* _YOUR ASSIGNMENT_
Reproduce exactly the lines below from the one containing "Start3| |✓|✓|✓" through the one containing "Text11| |✓|✓|✓", including both, and nothing else.

Collected data
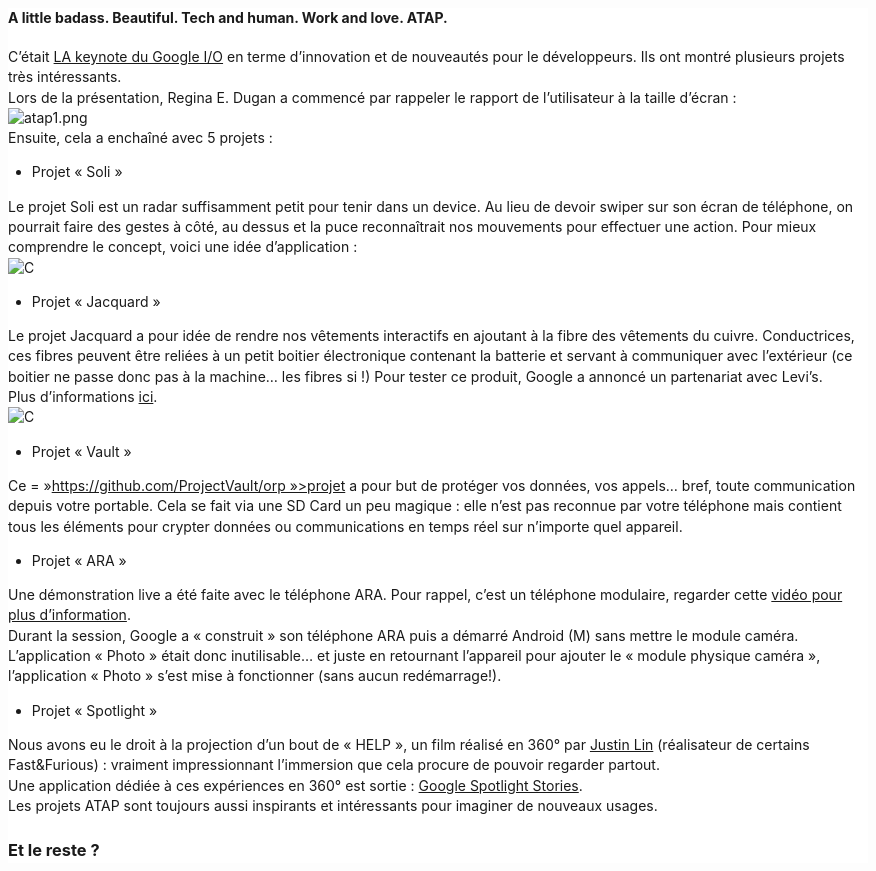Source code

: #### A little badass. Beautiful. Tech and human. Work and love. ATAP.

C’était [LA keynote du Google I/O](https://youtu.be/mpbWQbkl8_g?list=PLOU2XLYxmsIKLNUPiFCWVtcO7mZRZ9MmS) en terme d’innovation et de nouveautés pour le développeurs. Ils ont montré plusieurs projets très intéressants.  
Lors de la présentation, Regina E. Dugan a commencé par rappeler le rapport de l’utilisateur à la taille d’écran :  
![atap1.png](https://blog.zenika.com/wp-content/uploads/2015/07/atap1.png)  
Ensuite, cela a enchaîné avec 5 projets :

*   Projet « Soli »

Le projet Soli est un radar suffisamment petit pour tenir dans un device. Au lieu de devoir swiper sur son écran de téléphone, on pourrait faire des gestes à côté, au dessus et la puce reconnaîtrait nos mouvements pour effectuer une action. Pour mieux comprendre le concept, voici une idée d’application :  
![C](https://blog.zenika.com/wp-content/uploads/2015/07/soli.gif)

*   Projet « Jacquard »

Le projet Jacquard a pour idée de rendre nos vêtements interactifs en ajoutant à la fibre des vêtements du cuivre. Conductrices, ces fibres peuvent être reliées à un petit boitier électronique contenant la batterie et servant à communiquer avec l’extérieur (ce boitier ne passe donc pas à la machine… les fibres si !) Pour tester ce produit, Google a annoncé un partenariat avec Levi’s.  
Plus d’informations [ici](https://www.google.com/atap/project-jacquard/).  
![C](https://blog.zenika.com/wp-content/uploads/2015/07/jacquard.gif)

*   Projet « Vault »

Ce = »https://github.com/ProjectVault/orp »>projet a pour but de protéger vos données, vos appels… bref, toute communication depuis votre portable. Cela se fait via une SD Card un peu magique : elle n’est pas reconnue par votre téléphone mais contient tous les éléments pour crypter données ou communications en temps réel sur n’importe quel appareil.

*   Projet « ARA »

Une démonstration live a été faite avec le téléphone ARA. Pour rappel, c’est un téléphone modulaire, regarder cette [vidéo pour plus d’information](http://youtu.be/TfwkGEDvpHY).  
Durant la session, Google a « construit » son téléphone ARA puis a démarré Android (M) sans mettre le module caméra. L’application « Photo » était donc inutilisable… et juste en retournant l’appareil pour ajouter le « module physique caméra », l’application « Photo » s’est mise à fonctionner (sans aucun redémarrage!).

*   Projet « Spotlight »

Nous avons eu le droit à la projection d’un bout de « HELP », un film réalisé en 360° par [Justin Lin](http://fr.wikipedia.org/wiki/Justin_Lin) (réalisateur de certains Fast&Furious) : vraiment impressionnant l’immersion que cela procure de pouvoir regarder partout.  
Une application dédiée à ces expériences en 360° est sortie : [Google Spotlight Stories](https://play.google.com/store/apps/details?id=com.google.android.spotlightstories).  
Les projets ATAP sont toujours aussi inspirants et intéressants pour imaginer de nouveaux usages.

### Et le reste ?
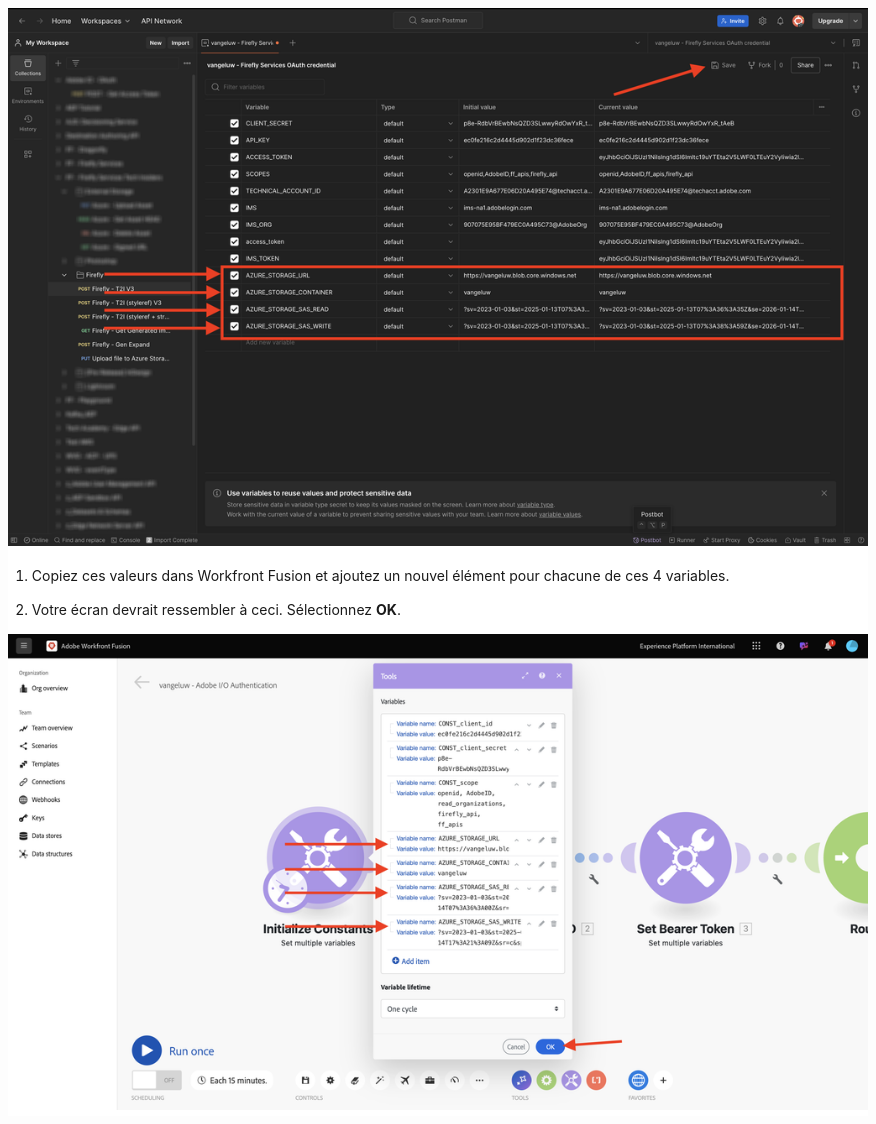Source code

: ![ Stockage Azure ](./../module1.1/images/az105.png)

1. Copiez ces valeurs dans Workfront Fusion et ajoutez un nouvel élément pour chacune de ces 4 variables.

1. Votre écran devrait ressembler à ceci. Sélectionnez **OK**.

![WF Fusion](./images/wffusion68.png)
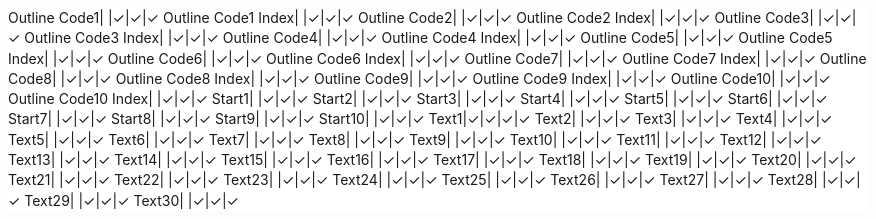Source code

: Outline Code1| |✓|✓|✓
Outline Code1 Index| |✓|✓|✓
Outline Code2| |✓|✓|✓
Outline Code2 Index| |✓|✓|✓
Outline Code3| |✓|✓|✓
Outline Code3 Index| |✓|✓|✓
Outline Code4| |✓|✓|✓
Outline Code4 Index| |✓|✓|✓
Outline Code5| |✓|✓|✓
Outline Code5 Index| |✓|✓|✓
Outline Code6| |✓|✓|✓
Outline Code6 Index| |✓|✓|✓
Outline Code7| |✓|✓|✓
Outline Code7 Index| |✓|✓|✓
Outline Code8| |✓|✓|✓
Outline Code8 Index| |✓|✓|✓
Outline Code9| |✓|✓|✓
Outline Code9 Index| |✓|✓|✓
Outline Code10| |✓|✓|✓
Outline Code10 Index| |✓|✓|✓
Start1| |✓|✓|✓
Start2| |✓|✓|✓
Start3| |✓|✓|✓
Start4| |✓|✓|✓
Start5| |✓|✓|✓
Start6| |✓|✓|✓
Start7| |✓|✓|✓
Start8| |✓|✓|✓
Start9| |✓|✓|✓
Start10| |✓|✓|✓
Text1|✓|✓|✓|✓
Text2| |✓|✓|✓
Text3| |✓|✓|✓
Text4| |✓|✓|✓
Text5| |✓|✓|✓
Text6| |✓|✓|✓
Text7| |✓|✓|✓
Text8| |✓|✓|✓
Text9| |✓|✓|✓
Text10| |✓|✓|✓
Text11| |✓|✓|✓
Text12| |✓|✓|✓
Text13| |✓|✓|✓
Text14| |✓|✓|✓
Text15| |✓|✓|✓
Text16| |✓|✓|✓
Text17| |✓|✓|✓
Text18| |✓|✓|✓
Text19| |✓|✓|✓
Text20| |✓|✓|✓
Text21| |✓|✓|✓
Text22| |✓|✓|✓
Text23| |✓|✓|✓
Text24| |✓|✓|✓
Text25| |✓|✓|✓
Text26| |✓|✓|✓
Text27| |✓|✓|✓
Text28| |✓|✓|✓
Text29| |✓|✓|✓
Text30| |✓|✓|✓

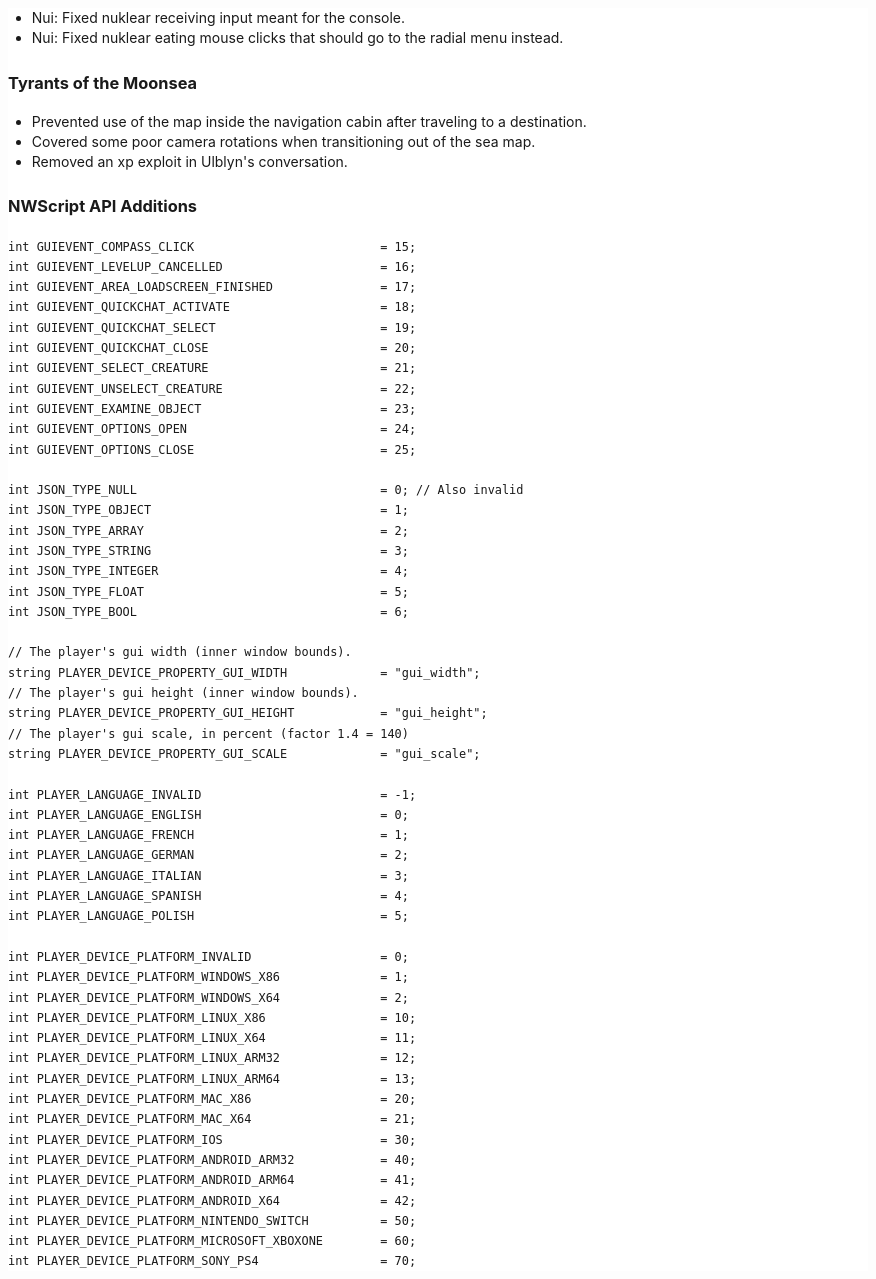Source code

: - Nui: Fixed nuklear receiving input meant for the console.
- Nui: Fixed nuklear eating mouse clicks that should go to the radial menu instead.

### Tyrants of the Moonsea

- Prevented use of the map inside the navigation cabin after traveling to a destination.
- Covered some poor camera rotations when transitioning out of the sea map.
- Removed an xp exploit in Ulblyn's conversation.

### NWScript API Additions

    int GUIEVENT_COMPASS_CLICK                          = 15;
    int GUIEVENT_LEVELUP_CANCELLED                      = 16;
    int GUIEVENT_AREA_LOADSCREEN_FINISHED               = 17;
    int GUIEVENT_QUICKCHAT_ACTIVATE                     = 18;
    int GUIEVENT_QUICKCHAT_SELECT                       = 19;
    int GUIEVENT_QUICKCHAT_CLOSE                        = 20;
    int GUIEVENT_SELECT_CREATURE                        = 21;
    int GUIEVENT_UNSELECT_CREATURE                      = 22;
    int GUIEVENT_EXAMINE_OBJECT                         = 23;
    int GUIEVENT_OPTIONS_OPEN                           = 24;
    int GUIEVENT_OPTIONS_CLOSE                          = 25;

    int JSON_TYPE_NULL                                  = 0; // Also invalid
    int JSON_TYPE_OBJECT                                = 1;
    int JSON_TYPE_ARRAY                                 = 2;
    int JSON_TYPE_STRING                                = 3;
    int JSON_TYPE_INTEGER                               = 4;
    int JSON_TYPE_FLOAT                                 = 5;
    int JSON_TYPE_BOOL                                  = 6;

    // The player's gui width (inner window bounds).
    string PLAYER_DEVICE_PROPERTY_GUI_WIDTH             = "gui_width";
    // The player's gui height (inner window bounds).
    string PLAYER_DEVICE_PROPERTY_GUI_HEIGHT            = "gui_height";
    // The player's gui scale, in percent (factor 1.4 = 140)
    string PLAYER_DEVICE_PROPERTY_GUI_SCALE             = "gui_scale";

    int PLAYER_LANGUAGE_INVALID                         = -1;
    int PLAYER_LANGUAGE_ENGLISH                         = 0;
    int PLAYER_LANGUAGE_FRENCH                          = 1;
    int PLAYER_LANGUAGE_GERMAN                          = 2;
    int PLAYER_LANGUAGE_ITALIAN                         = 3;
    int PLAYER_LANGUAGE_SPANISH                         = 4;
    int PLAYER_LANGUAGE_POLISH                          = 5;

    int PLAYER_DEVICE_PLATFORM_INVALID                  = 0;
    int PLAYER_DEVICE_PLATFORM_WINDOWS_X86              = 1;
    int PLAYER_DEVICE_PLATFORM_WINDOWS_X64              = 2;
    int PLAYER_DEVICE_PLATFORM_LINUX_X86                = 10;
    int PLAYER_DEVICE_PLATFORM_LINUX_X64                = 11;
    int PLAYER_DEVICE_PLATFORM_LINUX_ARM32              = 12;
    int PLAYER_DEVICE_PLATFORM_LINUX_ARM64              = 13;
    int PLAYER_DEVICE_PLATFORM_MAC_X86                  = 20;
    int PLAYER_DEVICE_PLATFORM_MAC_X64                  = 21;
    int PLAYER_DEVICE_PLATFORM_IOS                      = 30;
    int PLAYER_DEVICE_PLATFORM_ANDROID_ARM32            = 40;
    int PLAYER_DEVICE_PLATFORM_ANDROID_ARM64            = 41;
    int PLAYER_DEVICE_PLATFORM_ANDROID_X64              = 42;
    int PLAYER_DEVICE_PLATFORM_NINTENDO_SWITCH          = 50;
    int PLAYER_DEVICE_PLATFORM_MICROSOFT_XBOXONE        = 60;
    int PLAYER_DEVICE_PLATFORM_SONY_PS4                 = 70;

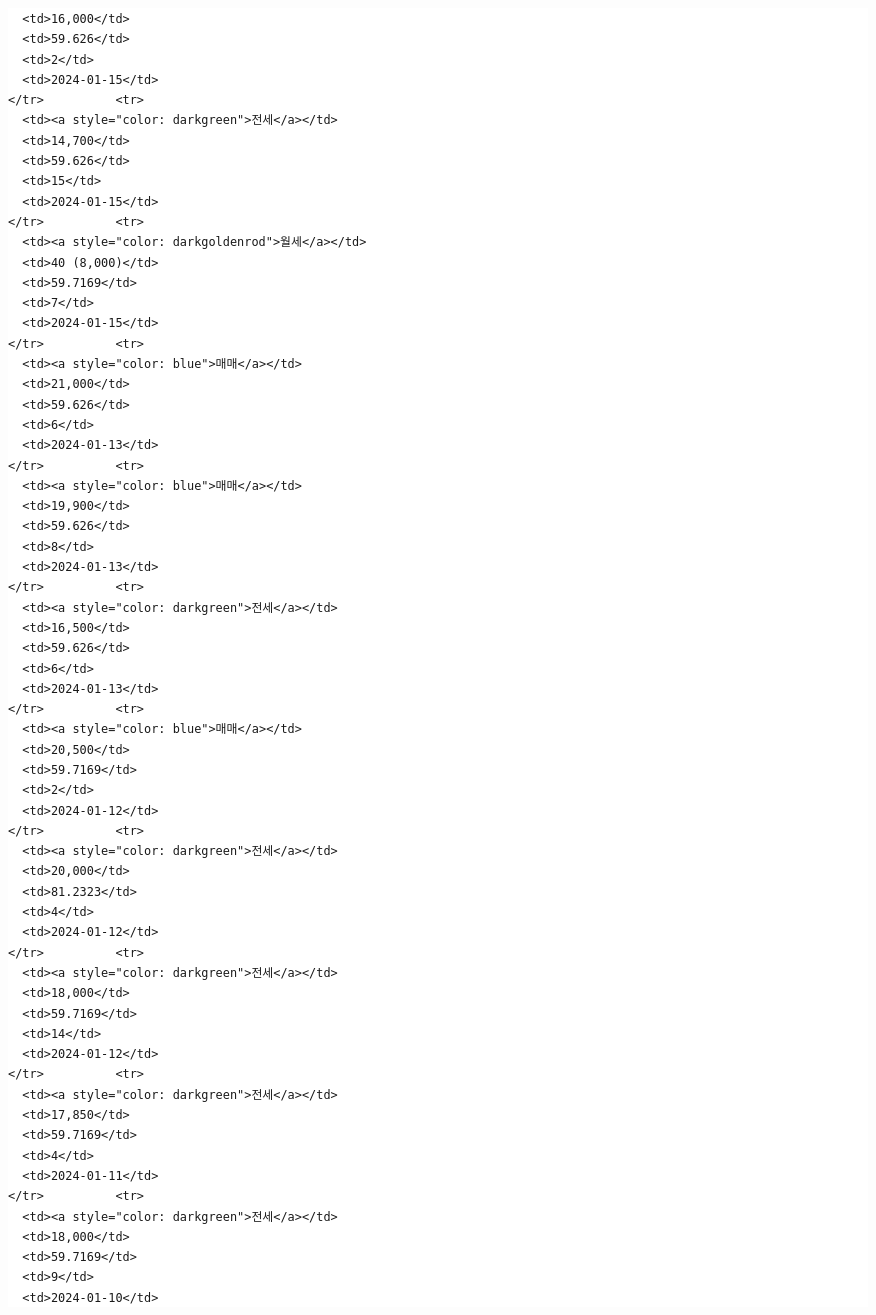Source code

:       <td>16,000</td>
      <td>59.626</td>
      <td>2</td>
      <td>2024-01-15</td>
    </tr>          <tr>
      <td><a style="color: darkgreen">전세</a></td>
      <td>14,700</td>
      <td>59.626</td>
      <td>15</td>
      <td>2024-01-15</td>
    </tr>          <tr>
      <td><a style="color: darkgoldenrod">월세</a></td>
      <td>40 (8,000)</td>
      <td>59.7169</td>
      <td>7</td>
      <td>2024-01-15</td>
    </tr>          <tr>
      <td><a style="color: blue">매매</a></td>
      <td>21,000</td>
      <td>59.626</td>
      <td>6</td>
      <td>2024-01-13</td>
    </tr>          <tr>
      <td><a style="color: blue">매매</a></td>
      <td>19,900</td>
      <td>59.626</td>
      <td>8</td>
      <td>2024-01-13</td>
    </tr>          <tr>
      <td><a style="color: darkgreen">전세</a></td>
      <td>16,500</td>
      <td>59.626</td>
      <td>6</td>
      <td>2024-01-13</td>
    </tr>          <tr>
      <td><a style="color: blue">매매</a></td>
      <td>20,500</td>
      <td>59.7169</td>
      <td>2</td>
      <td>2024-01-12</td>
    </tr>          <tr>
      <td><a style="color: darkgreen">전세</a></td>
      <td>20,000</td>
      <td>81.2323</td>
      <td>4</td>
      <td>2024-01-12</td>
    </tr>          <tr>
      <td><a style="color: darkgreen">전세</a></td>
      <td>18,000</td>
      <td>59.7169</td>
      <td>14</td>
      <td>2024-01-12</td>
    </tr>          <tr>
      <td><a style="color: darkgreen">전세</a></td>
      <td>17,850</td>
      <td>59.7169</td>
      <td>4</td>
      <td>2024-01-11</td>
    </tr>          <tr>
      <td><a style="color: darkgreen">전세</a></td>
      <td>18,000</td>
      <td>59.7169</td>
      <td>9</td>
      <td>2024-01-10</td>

* _TASK OUTPUT_
Start3| |✓|✓|✓
Start4| |✓|✓|✓
Start5| |✓|✓|✓
Start6| |✓|✓|✓
Start7| |✓|✓|✓
Start8| |✓|✓|✓
Start9| |✓|✓|✓
Start10| |✓|✓|✓
Text1|✓|✓|✓|✓
Text2| |✓|✓|✓
Text3| |✓|✓|✓
Text4| |✓|✓|✓
Text5| |✓|✓|✓
Text6| |✓|✓|✓
Text7| |✓|✓|✓
Text8| |✓|✓|✓
Text9| |✓|✓|✓
Text10| |✓|✓|✓
Text11| |✓|✓|✓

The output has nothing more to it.